1. 3D Gaussian Splatting

1.1 3D Gaussian Rasterization (35 points)

Rendered output from the 3D Gaussian rasterizer:

Final render from 3D Gaussian rasterization

1.2 Training 3D Gaussian Representations (15 points)

The learning rates used for training the 3D Gaussian representation were:

pre_act_opacities: 0.05
pre_act_scales: 0.05
colours: 0.05
means: 0.005

The model was trained for 200 iterations, achieving the following metrics:

Mean PSNR: 27.909
Mean SSIM: 0.924

Training final renders
Training progress

1.3.1 Rendering Using Spherical Harmonics (10 points)

Rendered output without Spherical Harmonics (same as Section 1.1):

Without Spherical Harmonics

Rendered output using Spherical Harmonics:

With Spherical Harmonics

Side-by-side Comparison:

View 1:
Without Spherical Harmonics:

With Spherical Harmonics:

The chair's pattern appears more detailed, with enhanced realism in shadows and reflections on metallic ornaments.
View 2:
Without Spherical Harmonics:

With Spherical Harmonics:

Reflections are noticeably improved. Without Spherical Harmonics, metallic pieces display flat colors, and the fabric pattern lacks variation in response to shadows and light. Incorporating Spherical Harmonics introduces view-dependent effects, enhancing realism.
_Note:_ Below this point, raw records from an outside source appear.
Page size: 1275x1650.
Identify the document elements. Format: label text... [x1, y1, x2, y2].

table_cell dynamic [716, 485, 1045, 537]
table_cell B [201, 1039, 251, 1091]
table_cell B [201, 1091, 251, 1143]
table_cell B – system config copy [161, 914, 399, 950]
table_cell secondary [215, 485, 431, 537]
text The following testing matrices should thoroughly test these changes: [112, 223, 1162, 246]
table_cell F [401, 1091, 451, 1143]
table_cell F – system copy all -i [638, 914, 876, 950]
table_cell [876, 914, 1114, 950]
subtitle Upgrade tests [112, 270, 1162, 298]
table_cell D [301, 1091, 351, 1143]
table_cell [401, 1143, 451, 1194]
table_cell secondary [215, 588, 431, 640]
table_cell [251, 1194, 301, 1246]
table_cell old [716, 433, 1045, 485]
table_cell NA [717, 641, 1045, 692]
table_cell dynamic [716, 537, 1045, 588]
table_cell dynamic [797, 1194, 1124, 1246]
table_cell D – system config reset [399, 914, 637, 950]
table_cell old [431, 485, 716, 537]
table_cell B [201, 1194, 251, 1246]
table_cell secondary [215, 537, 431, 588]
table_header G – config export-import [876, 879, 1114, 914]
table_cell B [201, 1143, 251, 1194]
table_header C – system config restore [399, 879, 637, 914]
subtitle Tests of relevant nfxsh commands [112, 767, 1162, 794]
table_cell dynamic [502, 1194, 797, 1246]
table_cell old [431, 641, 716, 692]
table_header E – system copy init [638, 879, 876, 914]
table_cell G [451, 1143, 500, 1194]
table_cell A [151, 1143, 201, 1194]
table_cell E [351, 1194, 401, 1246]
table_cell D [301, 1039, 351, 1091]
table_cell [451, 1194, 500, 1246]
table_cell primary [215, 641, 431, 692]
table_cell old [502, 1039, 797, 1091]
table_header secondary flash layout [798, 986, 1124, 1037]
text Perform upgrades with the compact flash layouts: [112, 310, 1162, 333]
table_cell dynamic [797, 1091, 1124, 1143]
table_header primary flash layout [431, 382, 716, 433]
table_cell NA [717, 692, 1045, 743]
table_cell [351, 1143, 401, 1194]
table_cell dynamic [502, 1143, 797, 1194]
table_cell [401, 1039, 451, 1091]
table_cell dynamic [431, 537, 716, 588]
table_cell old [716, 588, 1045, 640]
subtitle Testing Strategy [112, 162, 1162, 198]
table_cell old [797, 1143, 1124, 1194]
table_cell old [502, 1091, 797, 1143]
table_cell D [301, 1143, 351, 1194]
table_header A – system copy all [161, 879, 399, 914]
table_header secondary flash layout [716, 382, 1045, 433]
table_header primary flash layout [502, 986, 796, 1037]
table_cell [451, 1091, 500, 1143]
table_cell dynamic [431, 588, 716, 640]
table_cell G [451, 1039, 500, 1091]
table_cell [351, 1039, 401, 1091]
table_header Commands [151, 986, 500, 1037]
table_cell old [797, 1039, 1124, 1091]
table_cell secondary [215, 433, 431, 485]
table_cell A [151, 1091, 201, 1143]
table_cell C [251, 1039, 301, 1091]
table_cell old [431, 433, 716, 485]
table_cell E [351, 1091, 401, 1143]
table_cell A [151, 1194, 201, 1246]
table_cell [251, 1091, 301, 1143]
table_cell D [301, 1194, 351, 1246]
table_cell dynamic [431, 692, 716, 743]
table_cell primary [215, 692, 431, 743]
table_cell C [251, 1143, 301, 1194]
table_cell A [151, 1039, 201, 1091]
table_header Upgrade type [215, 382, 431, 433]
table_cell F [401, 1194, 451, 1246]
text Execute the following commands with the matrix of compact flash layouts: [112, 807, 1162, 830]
2. Diffusion-guided Optimization

2.1 SDS Loss + Image Optimization (20 points)

Prompt: "a hamburger"
Left: Without SDS guidance. Right: With SDS guidance.
Iterations: 400 and 1000, respectively.
Prompt: "a standing corgi dog"
Left: Without SDS guidance. Right: With SDS guidance.
Iterations: 1000 and 900, respectively.
Prompt: "a soccer ball" Left: Without SDS guidance. Right: With SDS guidance.
Iterations: 1500 and 1100, respectively.
Prompt: "a rubik cube"
Left: Without SDS guidance. Right: With SDS guidance.
Iterations: 1400 and 1999, respectively.

2.2 Texture Map Optimization for Mesh (15 points)

Prompt: "a hamburger"
Prompt: "a rubik cube"

2.3 NeRF Optimization (15 points)

Prompt: "a standing corgi dog"
Prompt: "a hotdog"
Prompt: "a gamer chair"

2.4.1 View-dependent Text Embedding (10 points)

Prompt: "a standing corgi dog"
Prompt: "a hotdog"

The use of view-dependent text embedding significantly improves the results. In the Corgi example, without view-dependent text embedding, the dog appears to have three ears, and its face remains visible from nearly every angle. By incorporating view-dependency, the geometry becomes more realistic and consistent with the expected appearance.
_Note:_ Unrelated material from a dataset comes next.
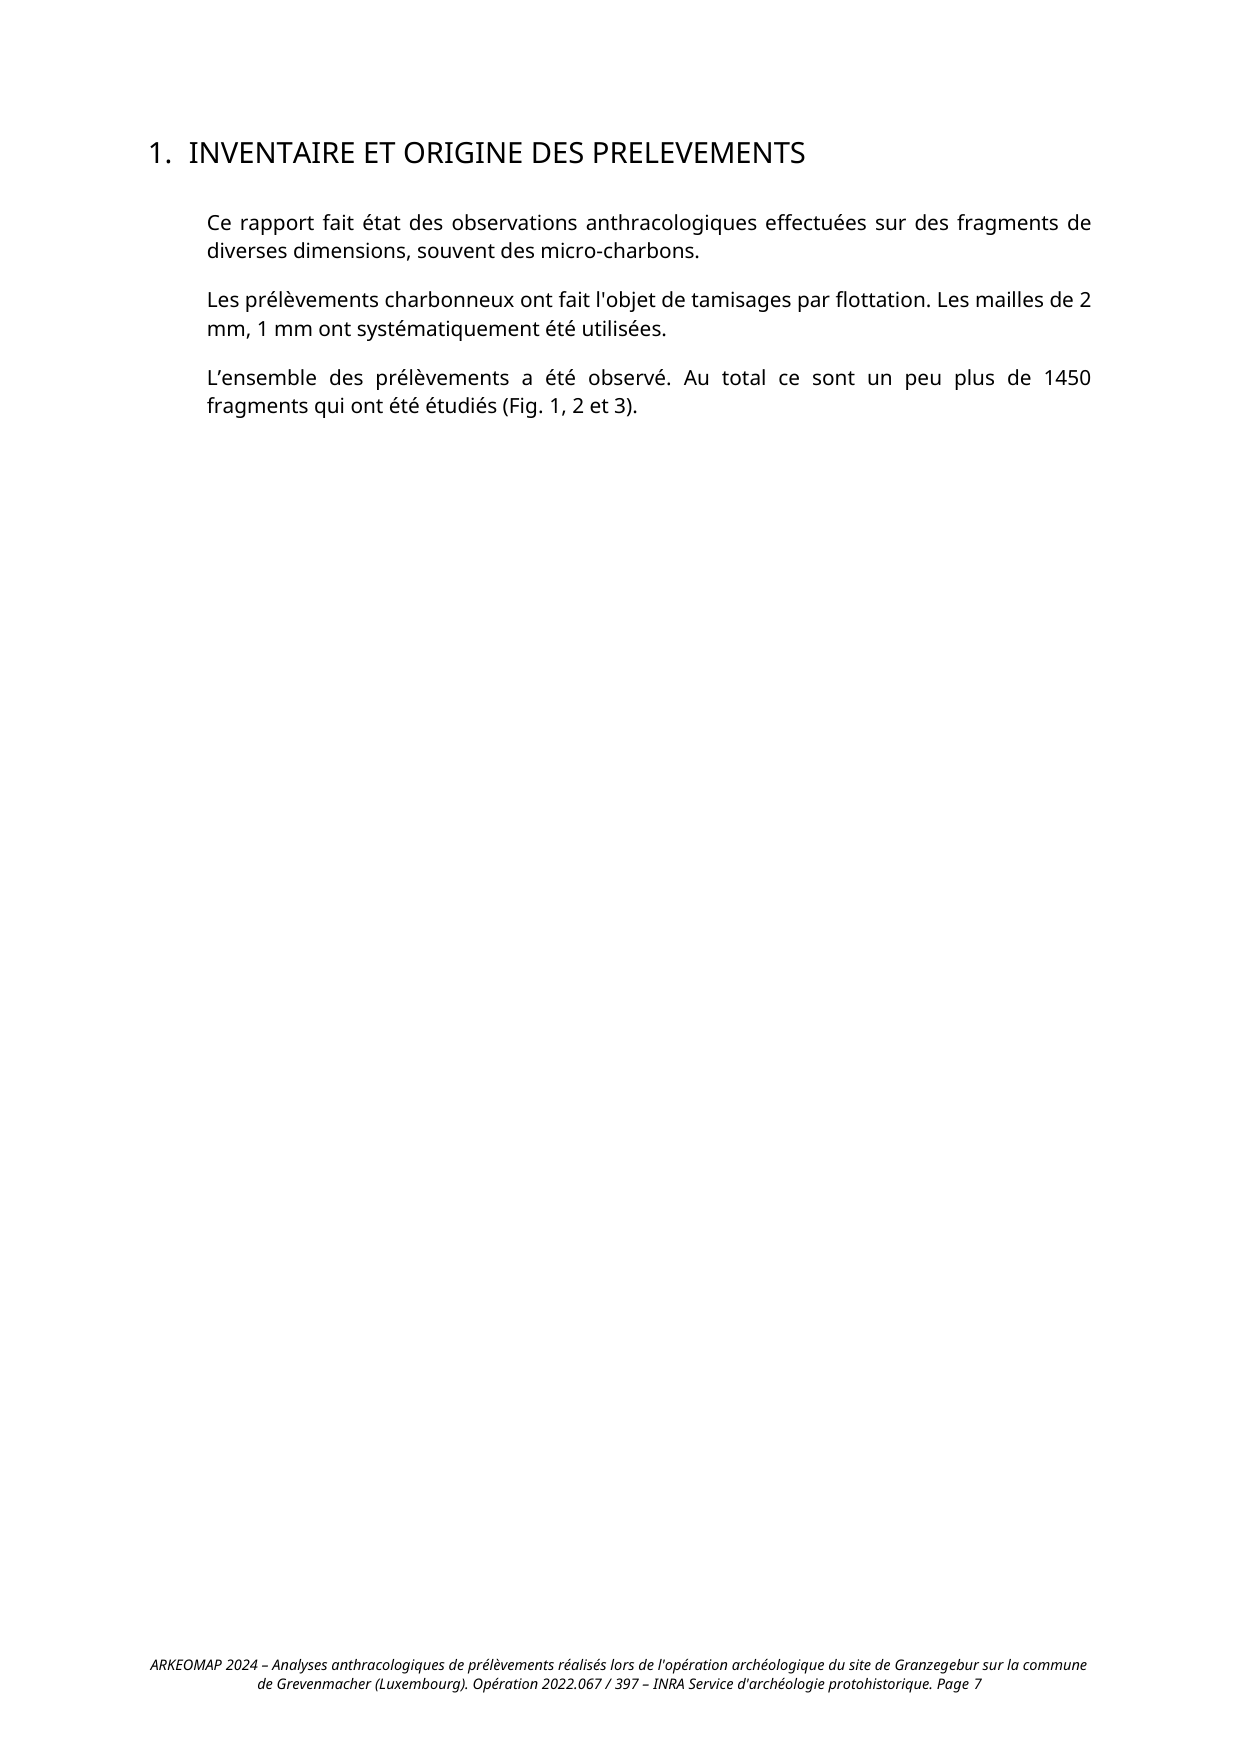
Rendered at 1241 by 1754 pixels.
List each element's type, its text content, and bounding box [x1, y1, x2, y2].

A similar improvement is observed in the hotdog example. Without view-dependency, the result lacks asymmetry, which is a natural characteristic of a hotdog. Adding view-dependency introduces the expected asymmetry, leading to a more realistic and visually accurate representation.

2.4.3 Variation of SDS Loss Implementation (10 points)

For this implementation, the code from Section 2.3 was extended to create a new loss function named sds_loss_pixel. This function computes the loss directly between the predicted and target images, enabling the inclusion of LPIPS loss alongside MSE loss. This approach enhances the evaluation of perceptual similarity and pixel-wise accuracy.

Prompt: "a hotdog"

The results are worse compared to Section 2.3, specially on depth estimation. This could be due to the decoder not properly reconstructing the image, leading to noisy gradients and suboptimal loss values.